Treatment of major depressive disorder. Treatment of diabetic peripheral neuropathic pain. Treatment of generalized anxiety disorder.
active substance: duloxetine;
1 capsule contains duloxetine hydrochloride – 33.7 mg or 67.4 mg, which is equivalent to duloxetine – 30 mg or 60 mg;
Diulok excipients: spherical sugar, hydroxypropylmethylcellulose, polyethylene glycol 6000, talc, sucrose, hydroxypropylmethylcellulose acetate succinate, triethylcitrate;
hard gelatin capsule № 3 (for 30 mg capsules):
the composition of the capsule shell: titanium dioxide (E 171), indigotine blue (E 132), gelatin;
hard gelatin capsule № 1 (for 60 mg capsules):
the composition of the capsule shell: titanium dioxide (E 171), indigotine blue (E 132), quinoline yellow (E 104), erythrosine (E 127), gelatin.
Diulok Dosage form
Intestinal soluble capsules.
Basic physical and chemical properties:
Capsules 30 mg: hard gelatin capsule № 3, blue body, white cap. The contents of the capsule are white or almost white pellets.

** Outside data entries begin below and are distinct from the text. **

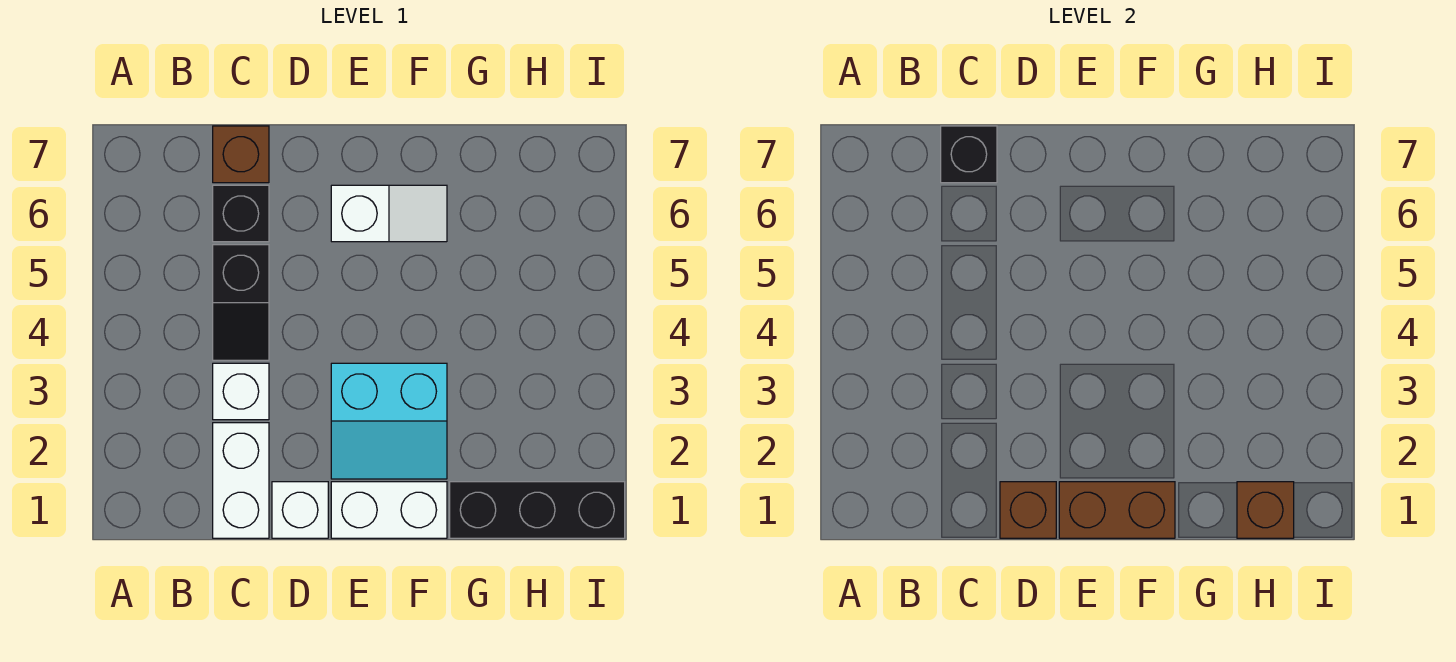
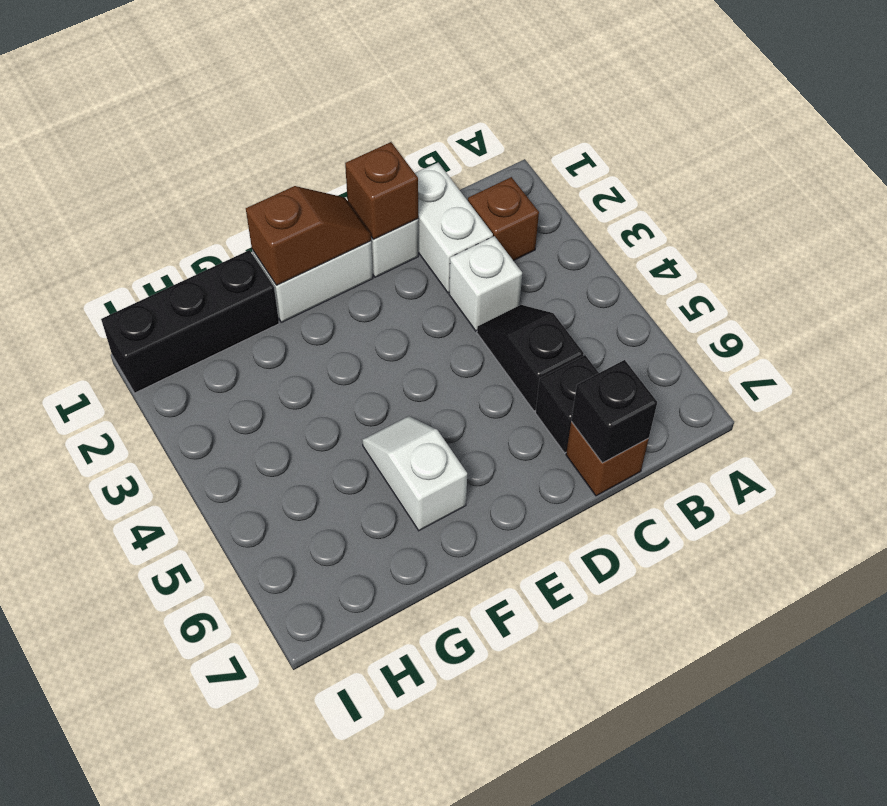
brown 1x2 brick [1059,482,1175,538] -> brown 1x2 slope [246,186,371,285]
cyan 2x2 slope [331,363,447,479] -> none
white 1x2 slope [331,185,447,242] -> white 1x2 slope turned to [362,416,467,531]
brown 1x1 brick [1237,482,1294,538] -> brown 1x1 brick moved to [468,177,539,261]

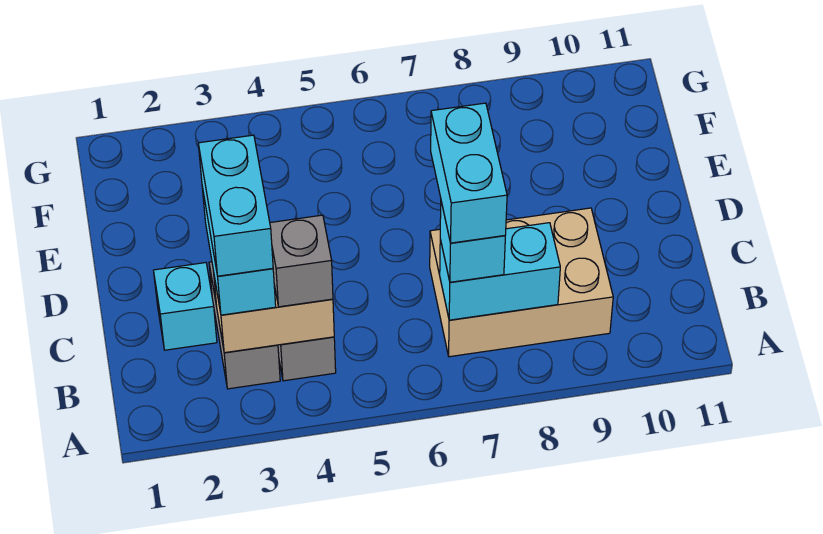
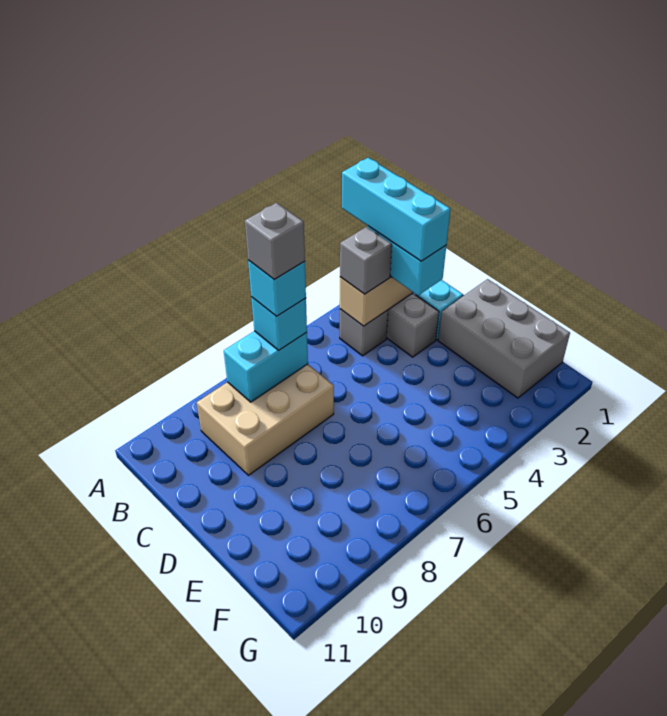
cyan 1x2 brick [198,135,273,276] -> cyan 1x3 brick [342,158,450,261]
cyan 1x2 brick [431,103,507,243] -> cyan 1x1 brick [248,260,306,316]
none -> grey 1x1 brick [245,203,305,280]
none -> grey 2x3 brick [438,279,570,398]

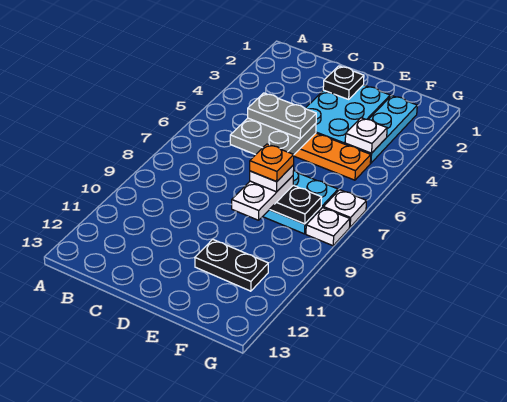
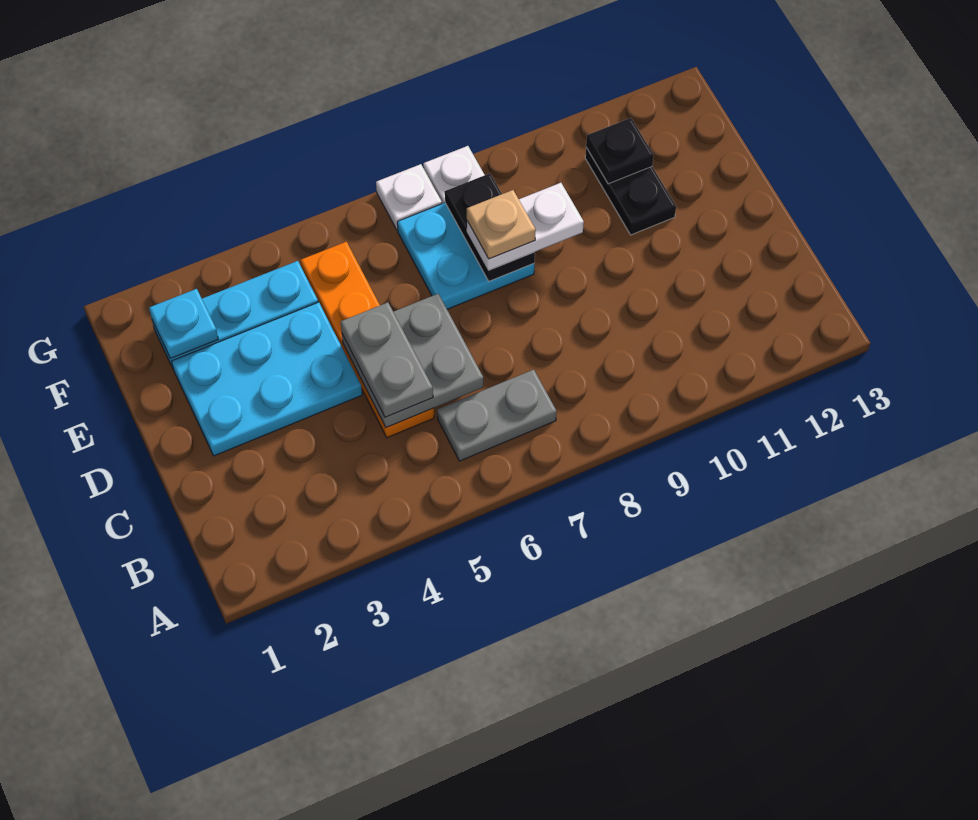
none -> grey 1x2 plate [437,370,557,461]
black 1x1 plate [323,66,364,99] -> black 1x1 plate moved to [586,118,654,184]
white 1x1 plate [250,165,294,192] -> tan 1x1 plate [467,190,536,259]
orange 1x1 plate [250,144,294,182] -> none
none -> cyan 1x1 plate [149,289,218,359]
white 1x1 plate [345,118,387,153] -> none

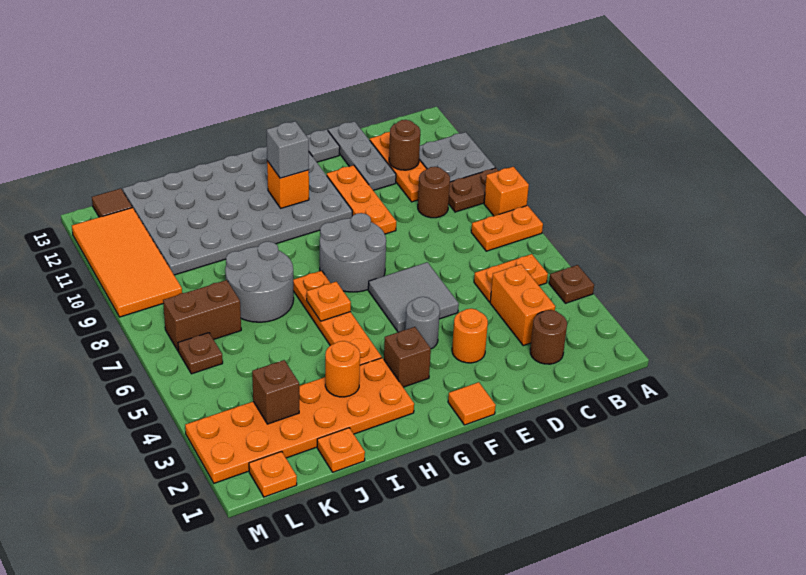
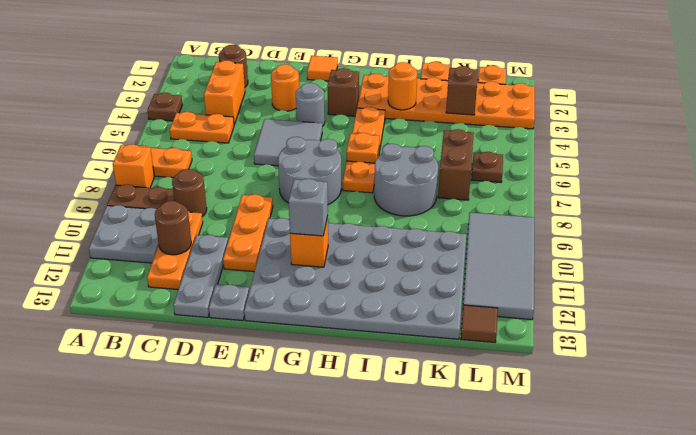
brown 1x2 brick [163,280,241,350] -> brown 1x2 brick turned to [438,129,474,200]
orange 2x4 tile [72,208,182,317] -> grey 2x4 tile [463,213,534,320]

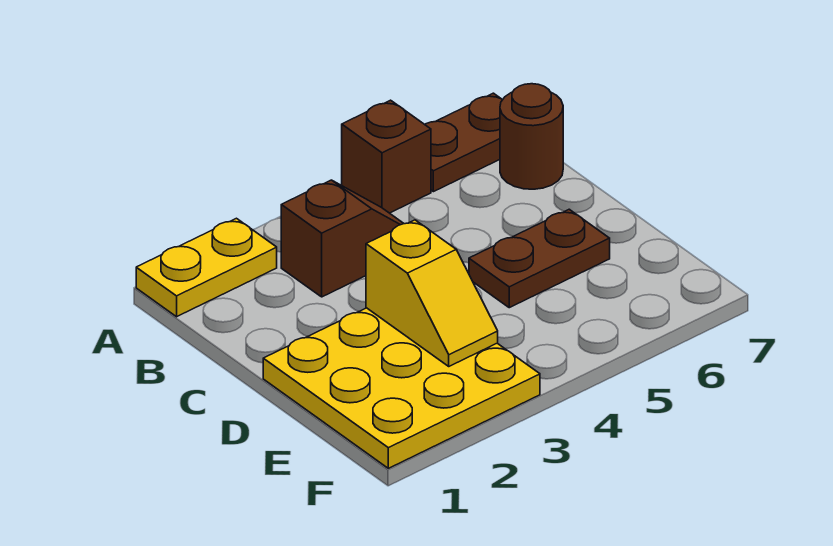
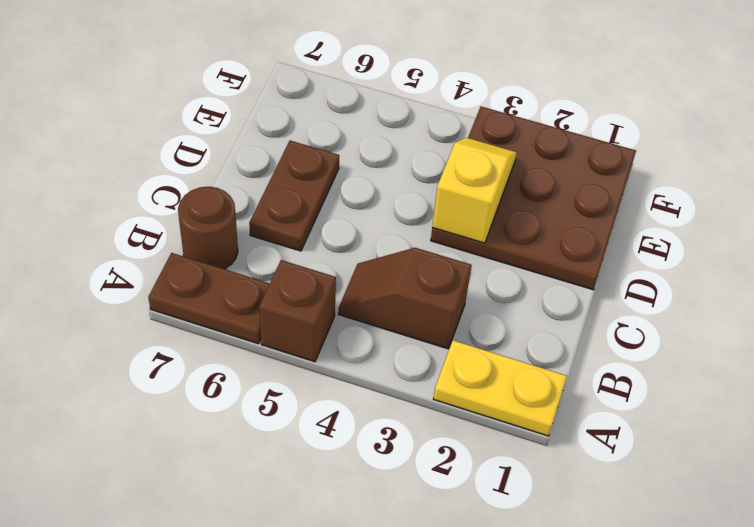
yellow 3x3 plate [263,308,540,468] -> brown 3x3 plate [431,107,636,290]
brown 1x2 plate [469,209,610,308] -> brown 1x2 plate turned to [249,141,339,251]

Capsules 60 mg: hard gelatin capsule № 1, blue body, ivory cap. The contents of the capsule are white or almost white pellets.
Antidepressants. ATX code N06A X21.
Duloxetine is a combined serotonin and norepinephrine reuptake inhibitor. It slightly inhibits dopamine uptake, has no significant affinity for histamine and dopamine, cholinergic and adrenergic receptors. The mechanism of action of duloxetine in the treatment of depression is due to inhibition of serotonin and norepinephrine reuptake and, as a consequence, increased serotonergic and noradrenergic neurotransmission in the central nervous system. Duloxetine also has an analgesic effect, which is probably the result of slowing the transmission of pain impulses in the central nervous system.
When taken orally, duloxetine is well absorbed. The maximum concentration is reached in 6 hours after taking the drug. Eating delays the absorption time, the time to reach the maximum concentration increases from 6 to 10 hours, while absorption decreases (approximately 11%).
Distribution. Duloxetine is efficiently bound to serum proteins (> 90%).
Metabolism. Duloxetine is metabolized by the isoenzymes CYP2D6 and CYP1A2. The metabolites formed are not pharmacologically active.
Breeding. The half-life of duloxetine is 12 hours. The mean plasma clearance of duloxetine is 101 l / h.
Renal failure. Patients with end-stage renal disease who are constantly on dialysis have doubled duloxetine concentrations and exposure levels (AUC) compared to healthy subjects. Therefore, a lower starting dose should be used for patients with chronic renal failure.
Treatment of major depressive disorder.
Treatment of diabetic peripheral neuropathic pain.
Treatment of generalized anxiety disorder.
Contraindication to the use of the drug is hypersensitivity to duloxetine or to any of the excipients of the drug.
Duloxetine should not be co-administered with non-selective irreversible monoamine oxidase inhibitors (MAOIs) or for at least 14 days after discontinuation of MAOIs. Due to the half-life of duloxetine, MAO inhibitors should not be prescribed for at least 5 days after discontinuation of duloxetine.
Dyulok® should not be prescribed to patients with unstable hypertension, as it may provoke a hypertensive crisis.
Dyulok® should not be prescribed to patients with end-stage renal disease (creatinine clearance up to 30 ml / min).
Dyulok® should not be used in patients with liver disease as it may cause liver failure.
Duloxetine is not recommended for use in children due to a lack of data on its safety and efficacy in this age group.
Duloc® should not be used in combination with fluvoxamine, ciprofloxacin or enoxacin (strong CYP1A2 inhibitors) due to increased plasma concentrations of duloxetine.